* _INFORMATION SUPPLIED_
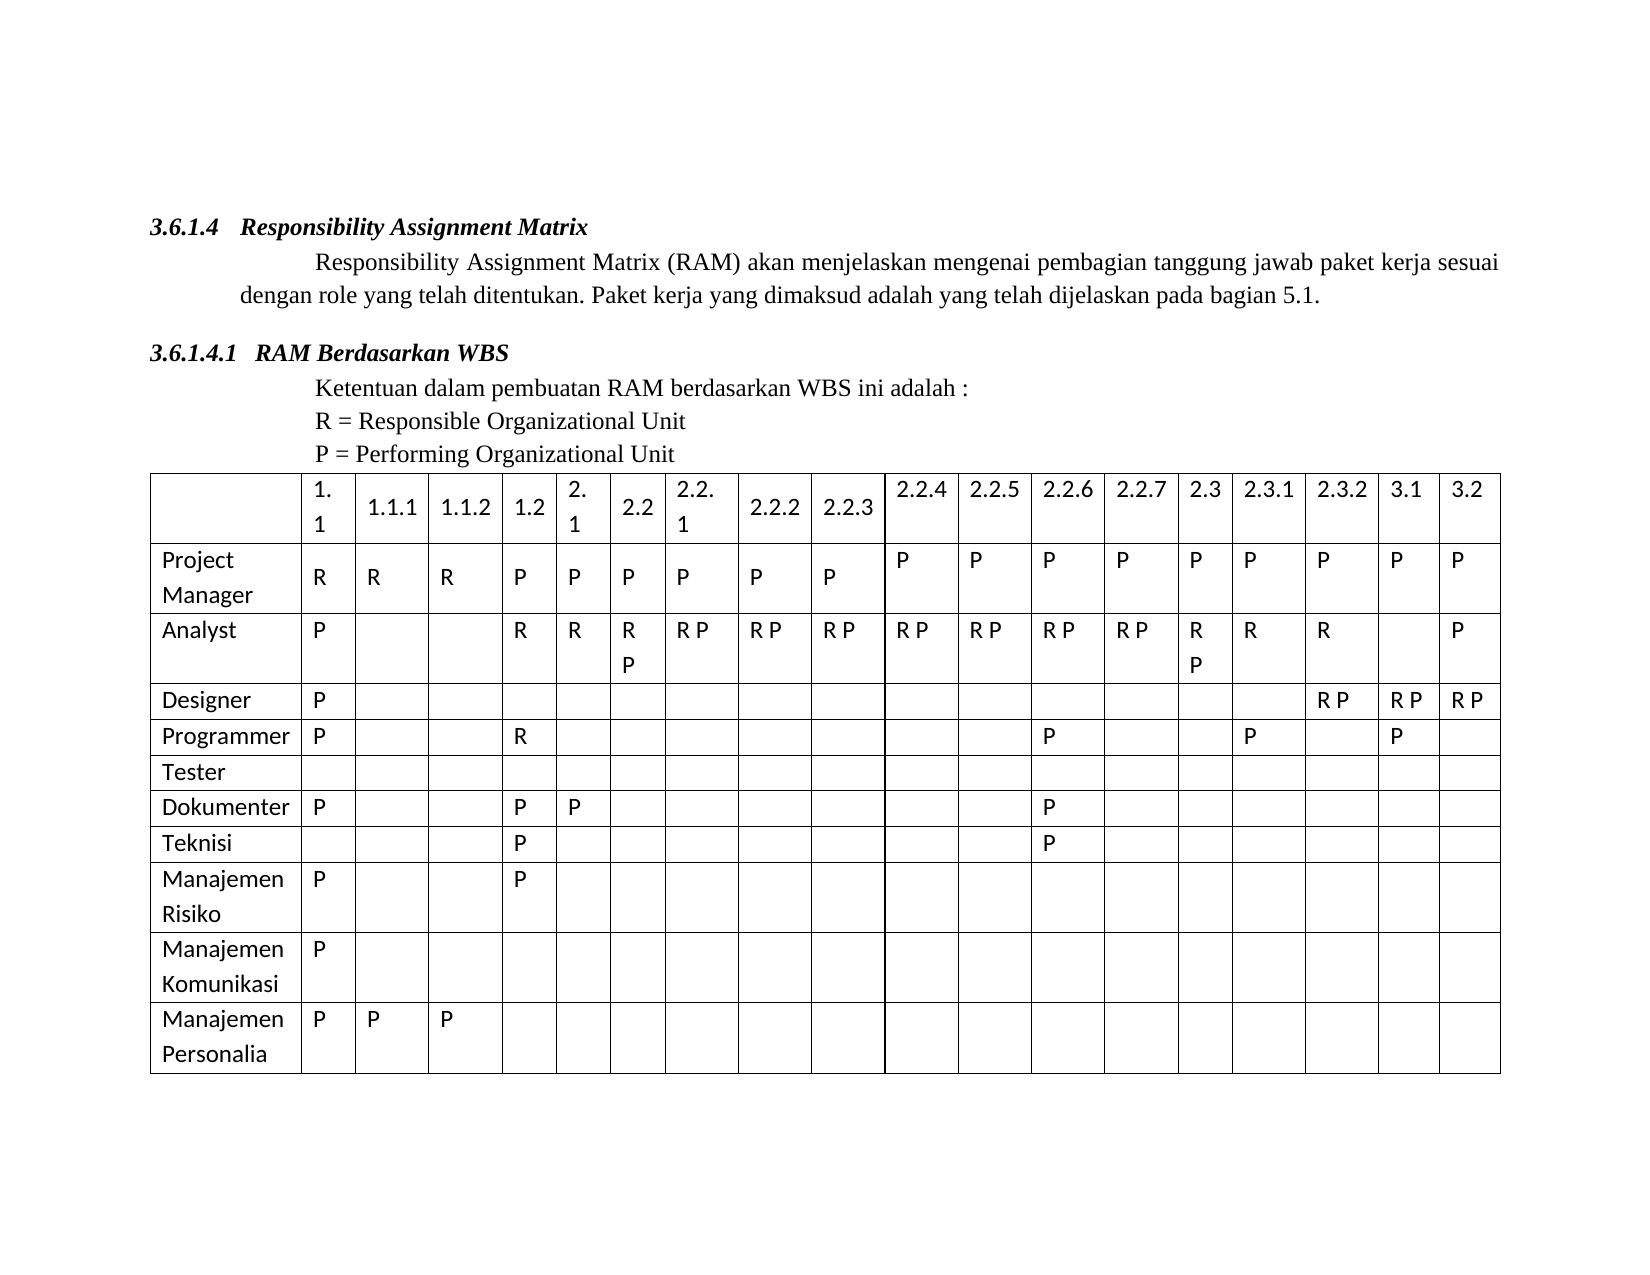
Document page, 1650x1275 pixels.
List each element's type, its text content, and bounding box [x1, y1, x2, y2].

table_cell P [302, 614, 355, 683]
table_cell [503, 756, 556, 790]
table_cell [611, 933, 665, 1002]
table_cell R [429, 544, 502, 613]
table_cell P [959, 544, 1031, 613]
table_cell [666, 933, 738, 1002]
table_cell [1440, 933, 1500, 1002]
table_cell [611, 1003, 665, 1072]
table_cell P [356, 1003, 428, 1072]
table_cell [1306, 933, 1378, 1002]
table_cell P [302, 720, 355, 754]
table_cell [1105, 684, 1178, 719]
table_cell [557, 933, 610, 1002]
table_cell [1379, 614, 1439, 683]
table_header [151, 474, 301, 543]
table_cell R P [1032, 614, 1104, 683]
table_cell [557, 756, 610, 790]
table_header 2.3.2 [1306, 474, 1378, 543]
table_header 2.2.7 [1105, 474, 1178, 543]
table_cell R P [886, 614, 958, 683]
table_cell R [1233, 614, 1305, 683]
table_cell [812, 684, 884, 719]
table_cell [812, 791, 884, 826]
table_cell [959, 720, 1031, 754]
table_cell [356, 933, 428, 1002]
table_cell P [1032, 791, 1104, 826]
table_cell [739, 756, 811, 790]
table_cell R P [1440, 684, 1500, 719]
table_cell [429, 933, 502, 1002]
table_cell P [666, 544, 738, 613]
table_cell [429, 614, 502, 683]
table_header 2.1 [557, 474, 610, 543]
table_cell [959, 827, 1031, 862]
table_cell [886, 933, 958, 1002]
table_cell [739, 684, 811, 719]
table_cell P [1233, 720, 1305, 754]
text R = Responsible Organizational Unit [240, 407, 1500, 435]
table_cell P [503, 827, 556, 862]
table_header 2.2.3 [812, 474, 884, 543]
table_cell Manajemen Komunikasi [151, 933, 301, 1002]
table_cell [666, 1003, 738, 1072]
table_cell [1379, 791, 1439, 826]
table_cell [356, 827, 428, 862]
table_cell [959, 863, 1031, 932]
table_cell [666, 827, 738, 862]
table_cell Designer [151, 684, 301, 719]
table_cell [1179, 684, 1232, 719]
table_cell [1032, 684, 1104, 719]
table_cell [739, 1003, 811, 1072]
table_cell [1306, 720, 1378, 754]
table_cell [1233, 684, 1305, 719]
table_cell [1306, 863, 1378, 932]
table_cell P [1379, 720, 1439, 754]
table_header 2.2.6 [1032, 474, 1104, 543]
table_header 2.3 [1179, 474, 1232, 543]
table_cell [886, 720, 958, 754]
table_cell [1233, 863, 1305, 932]
table_cell [557, 720, 610, 754]
table_cell [356, 791, 428, 826]
table_cell P [302, 863, 355, 932]
table_cell [1105, 791, 1178, 826]
table_cell [886, 756, 958, 790]
table_cell [739, 933, 811, 1002]
table_header 3.2 [1440, 474, 1500, 543]
table_cell [611, 684, 665, 719]
table_cell [1032, 1003, 1104, 1072]
table_cell [1440, 791, 1500, 826]
table_cell [959, 933, 1031, 1002]
table_cell [1233, 756, 1305, 790]
table_cell [886, 827, 958, 862]
table_cell [886, 791, 958, 826]
table_cell R P [1306, 684, 1378, 719]
table_cell [959, 684, 1031, 719]
table_cell [959, 1003, 1031, 1072]
table_cell [1032, 933, 1104, 1002]
table_cell R [557, 614, 610, 683]
table_cell [666, 720, 738, 754]
table_cell [557, 684, 610, 719]
table_header 2.2.5 [959, 474, 1031, 543]
table_cell [1440, 720, 1500, 754]
table_cell R [302, 544, 355, 613]
table_header 2.2 [611, 474, 665, 543]
table_cell [812, 720, 884, 754]
text P = Performing Organizational Unit [240, 439, 1500, 468]
table_cell P [302, 933, 355, 1002]
table_cell Dokumenter [151, 791, 301, 826]
table_cell [611, 720, 665, 754]
table_cell P [1105, 544, 1178, 613]
table_header 1.1.1 [356, 474, 428, 543]
table_cell R P [611, 614, 665, 683]
table_cell [1233, 791, 1305, 826]
table_cell [666, 756, 738, 790]
table_cell [1379, 933, 1439, 1002]
table_cell [429, 791, 502, 826]
table_cell Manajemen Personalia [151, 1003, 301, 1072]
table_cell [611, 756, 665, 790]
table_cell [1105, 933, 1178, 1002]
table_cell [1233, 1003, 1305, 1072]
table_cell [959, 791, 1031, 826]
table_cell [356, 756, 428, 790]
table_header 2.2.1 [666, 474, 738, 543]
table_cell [739, 863, 811, 932]
table_cell P [739, 544, 811, 613]
table_cell R P [812, 614, 884, 683]
table_cell [611, 827, 665, 862]
table_cell [1306, 791, 1378, 826]
table_cell [1379, 827, 1439, 862]
table_cell [1179, 756, 1232, 790]
table_cell [739, 827, 811, 862]
table_cell [812, 1003, 884, 1072]
table_cell [1440, 1003, 1500, 1072]
table_cell [1440, 827, 1500, 862]
table_cell [1105, 756, 1178, 790]
table_cell [1233, 933, 1305, 1002]
table_cell [611, 863, 665, 932]
table_cell [1306, 827, 1378, 862]
table_cell P [1032, 720, 1104, 754]
text Ketentuan dalam pembuatan RAM berdasarkan WBS ini adalah : [240, 373, 1500, 402]
table_cell [1105, 863, 1178, 932]
table_cell P [1306, 544, 1378, 613]
table_header 2.2.2 [739, 474, 811, 543]
table_cell [1440, 756, 1500, 790]
table_header 1.1.2 [429, 474, 502, 543]
table_cell P [302, 684, 355, 719]
table_cell [739, 791, 811, 826]
table_cell P [1032, 544, 1104, 613]
table_cell P [302, 791, 355, 826]
table_cell [1179, 1003, 1232, 1072]
table_cell [959, 756, 1031, 790]
table_cell Project Manager [151, 544, 301, 613]
table_cell R P [1379, 684, 1439, 719]
table_header 2.3.1 [1233, 474, 1305, 543]
table_cell [557, 1003, 610, 1072]
table_cell R [356, 544, 428, 613]
table_cell Manajemen Risiko [151, 863, 301, 932]
table_cell [1440, 863, 1500, 932]
table_cell [557, 863, 610, 932]
table_cell [812, 827, 884, 862]
table_cell [1032, 863, 1104, 932]
table_cell Tester [151, 756, 301, 790]
table_cell [1306, 1003, 1378, 1072]
table_cell R P [1105, 614, 1178, 683]
table_cell P [429, 1003, 502, 1072]
table_cell [429, 863, 502, 932]
table_cell [666, 684, 738, 719]
subtitle Responsibility Assignment Matrix [150, 212, 1500, 241]
table_cell P [1440, 614, 1500, 683]
table_cell P [1379, 544, 1439, 613]
table_cell [1179, 791, 1232, 826]
table_cell [503, 1003, 556, 1072]
table_cell [1179, 827, 1232, 862]
table_cell [812, 863, 884, 932]
table_cell [1379, 756, 1439, 790]
table_cell [812, 933, 884, 1002]
table_cell [886, 1003, 958, 1072]
table_cell [429, 827, 502, 862]
table_cell [1379, 863, 1439, 932]
table_cell P [557, 791, 610, 826]
text Responsibility Assignment Matrix (RAM) akan menjelaskan mengenai pembagian tanggung jawab paket kerja sesuai dengan role yang telah ditentukan. Paket kerja yang dimaksud adalah yang telah dijelaskan pada bagian 5.1. [240, 247, 1500, 309]
table_cell P [302, 1003, 355, 1072]
table_cell [1105, 827, 1178, 862]
table_header 1.2 [503, 474, 556, 543]
table_cell P [1179, 544, 1232, 613]
table_cell [739, 720, 811, 754]
table_cell R P [666, 614, 738, 683]
table_cell [503, 684, 556, 719]
table_cell R [503, 720, 556, 754]
table_cell Analyst [151, 614, 301, 683]
table_cell [356, 863, 428, 932]
table_cell R P [1179, 614, 1232, 683]
table_cell Teknisi [151, 827, 301, 862]
table_cell P [1032, 827, 1104, 862]
table_cell [886, 684, 958, 719]
table_header 2.2.4 [886, 474, 958, 543]
table_cell P [503, 544, 556, 613]
table_cell Programmer [151, 720, 301, 754]
table_cell [666, 791, 738, 826]
table_cell [356, 684, 428, 719]
table_cell [666, 863, 738, 932]
table_cell P [611, 544, 665, 613]
table_cell [429, 756, 502, 790]
table_cell R [1306, 614, 1378, 683]
table_cell P [503, 863, 556, 932]
table_cell [1179, 863, 1232, 932]
table_cell [356, 720, 428, 754]
table_header 3.1 [1379, 474, 1439, 543]
table_cell P [557, 544, 610, 613]
table_cell [1179, 720, 1232, 754]
table_cell P [1440, 544, 1500, 613]
table_cell [1105, 1003, 1178, 1072]
table_cell [611, 791, 665, 826]
table_cell [503, 933, 556, 1002]
table_cell R P [739, 614, 811, 683]
table_header 1.1 [302, 474, 355, 543]
table_cell R P [959, 614, 1031, 683]
table_cell [429, 684, 502, 719]
table_cell [1105, 720, 1178, 754]
table_cell [429, 720, 502, 754]
subtitle RAM Berdasarkan WBS [150, 338, 1500, 367]
table_cell [1032, 756, 1104, 790]
table_cell P [812, 544, 884, 613]
table_cell P [1233, 544, 1305, 613]
table_cell [1233, 827, 1305, 862]
table_cell [302, 756, 355, 790]
table_cell P [503, 791, 556, 826]
table_cell P [886, 544, 958, 613]
table_cell R [503, 614, 556, 683]
table_cell [812, 756, 884, 790]
table_cell [886, 863, 958, 932]
table_cell [302, 827, 355, 862]
table_cell [356, 614, 428, 683]
table_cell [1379, 1003, 1439, 1072]
table_cell [557, 827, 610, 862]
table_cell [1179, 933, 1232, 1002]
table_cell [1306, 756, 1378, 790]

* _WHAT IS BEING ASKED_
Please copy each line of the records above that holds the word "Unit".

* _EXERCISE SOLUTION_
text R = Responsible Organizational Unit [240, 407, 1500, 435]
text P = Performing Organizational Unit [240, 439, 1500, 468]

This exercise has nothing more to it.